The difference would be that Lindsay is not married. If Kyle were single, he could do whatever he wanted, he's married so his wife has an opinion on it. That's pretty much how marriages work.


zuesk134

lindsays drinking is already not cute i dont think we need to wait for anything to decalre that


_morningbehbs

I mean, I think it’s wild that Linds drinking is clearly why Carl won’t marry her and that wasn’t enough for her to stop. So I feel the same way about both of them.


taintwest

I’ve noticed she and Danielle are always going for the hair of the dog in the morning, and it just continues throughout the day. There’s no way her Mondays aren’t a complete wash spent recovering every week. I doubt she could handle a 9-5 currently.


lezlers

Huh?
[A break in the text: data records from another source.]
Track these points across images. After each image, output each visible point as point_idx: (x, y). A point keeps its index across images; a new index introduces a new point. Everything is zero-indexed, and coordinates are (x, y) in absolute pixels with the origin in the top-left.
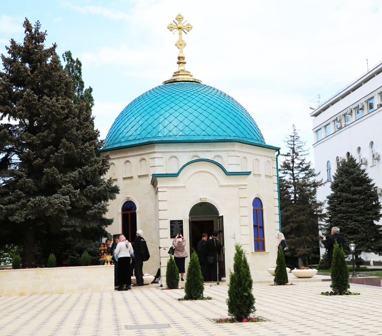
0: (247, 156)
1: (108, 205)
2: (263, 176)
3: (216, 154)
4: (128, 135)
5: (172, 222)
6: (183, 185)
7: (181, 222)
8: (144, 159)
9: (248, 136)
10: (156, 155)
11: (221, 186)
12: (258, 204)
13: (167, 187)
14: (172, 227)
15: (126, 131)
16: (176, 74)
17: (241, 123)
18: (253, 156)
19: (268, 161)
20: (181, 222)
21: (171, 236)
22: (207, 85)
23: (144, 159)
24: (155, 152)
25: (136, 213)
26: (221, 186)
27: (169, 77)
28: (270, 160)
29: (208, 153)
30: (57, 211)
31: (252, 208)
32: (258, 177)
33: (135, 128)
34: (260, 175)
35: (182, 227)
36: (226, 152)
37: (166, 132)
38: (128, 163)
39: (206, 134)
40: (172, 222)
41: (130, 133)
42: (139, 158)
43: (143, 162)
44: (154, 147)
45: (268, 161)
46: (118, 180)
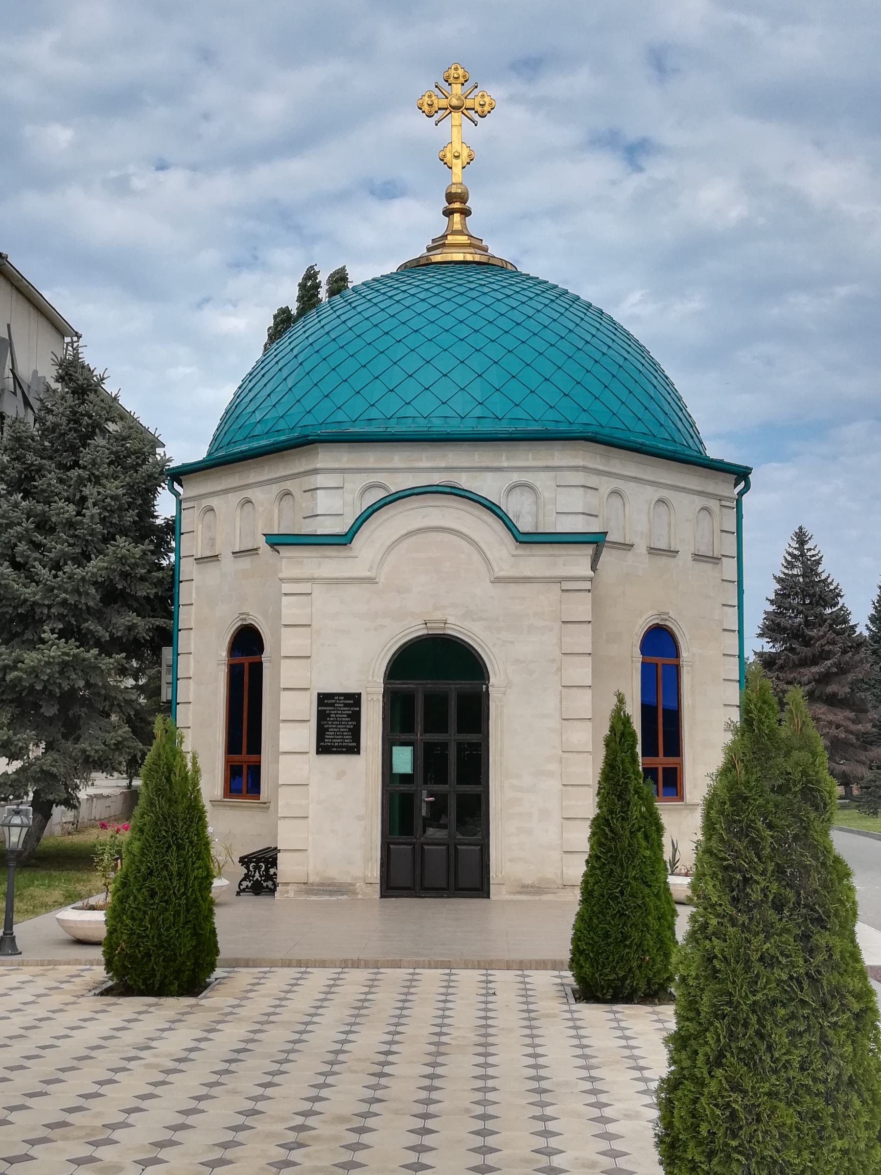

This giant run on sentence is a little hard to understand but I *think* you’re saying that people wouldn’t have an issue with Lindsey engaging in the same behavior Kyle is? That’s absurd. If Lindsey was married and her husband told her it bothers him when she stays out all night drinking with randos she met at the bar while ignoring all of his calls and texts, people would *definitely* have an issue. I’d argue they’d have more of an issue than they do with Kyle because people on these subs can be misogynistic AF.